Flat ice is imperative, more than in any other event. Water expands a little more than 9 percent when it freezes, he said. And refrigeration pipes buried in the concrete of the rink, Wuthrich said, create almost imperceptible waves in the ice. That is why curling sheets are leveled with a blade that measures the cut to a hundredth of an inch.

“Once you get it absolutely perfect, contoured, then you do the pebbling,” Wuthrich said.

It is what makes curling ice truly different — a top layer of raised, flat-topped dots.

The ice is misted with tiny droplets of water from a sprinkler-style head. There are about 40 different sizes and types of pebbling, Wuthrich said, the choice dependent on the size of the rocks and the pounds per square inch they exert on the ice.

What slows curling stones is friction, and pebbling allows the stones to glide across the ice more easily. The stones slowly erode the pebbles, which is why resurfacing occurs between each match.

“They almost melt them but not quite,” Wuthrich said.

When the pebbling wears down, the friction increases and the stones curl more.
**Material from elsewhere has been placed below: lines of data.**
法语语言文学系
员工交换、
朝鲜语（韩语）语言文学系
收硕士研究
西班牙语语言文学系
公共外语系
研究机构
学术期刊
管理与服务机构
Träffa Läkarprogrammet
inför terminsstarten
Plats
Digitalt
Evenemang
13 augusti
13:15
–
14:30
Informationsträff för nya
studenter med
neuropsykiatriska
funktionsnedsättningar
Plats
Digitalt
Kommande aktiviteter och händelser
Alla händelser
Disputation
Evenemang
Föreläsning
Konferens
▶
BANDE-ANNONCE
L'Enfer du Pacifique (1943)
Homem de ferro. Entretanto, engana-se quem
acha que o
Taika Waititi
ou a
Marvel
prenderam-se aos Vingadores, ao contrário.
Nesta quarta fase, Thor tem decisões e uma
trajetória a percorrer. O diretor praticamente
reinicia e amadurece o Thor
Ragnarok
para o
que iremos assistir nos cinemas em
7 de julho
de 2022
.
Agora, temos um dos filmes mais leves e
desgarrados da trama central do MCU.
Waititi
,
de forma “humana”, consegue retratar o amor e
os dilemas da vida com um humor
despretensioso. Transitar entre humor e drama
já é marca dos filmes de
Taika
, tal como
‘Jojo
The bigger culprit is the sweeping that curlers do in front of a stone to direct it to its desired resting place.

“Ice is fastest when you have it up at about 28, 29 degrees,” Wuthrich said. “Normally we keep curling ice about 23, 24 degrees. If you have a brush going in front of it, the friction of the brush, you’re actually heating up the surface, right? So now you’re getting your rock to travel faster.”

In a sport of precision, curlers frown upon touching a knee or a hand to the ice, since the body heat might alter the ice surface. They worry about dirt from people’s shoes, even the lint from the carpet.

“There’s always going to be an excuse of some kind,” Wuthrich said good-naturedly.

There will be no excuses from Wuthrich. He is the one icemeister allowed to have bumps on his ice, as long as they are perfectly done.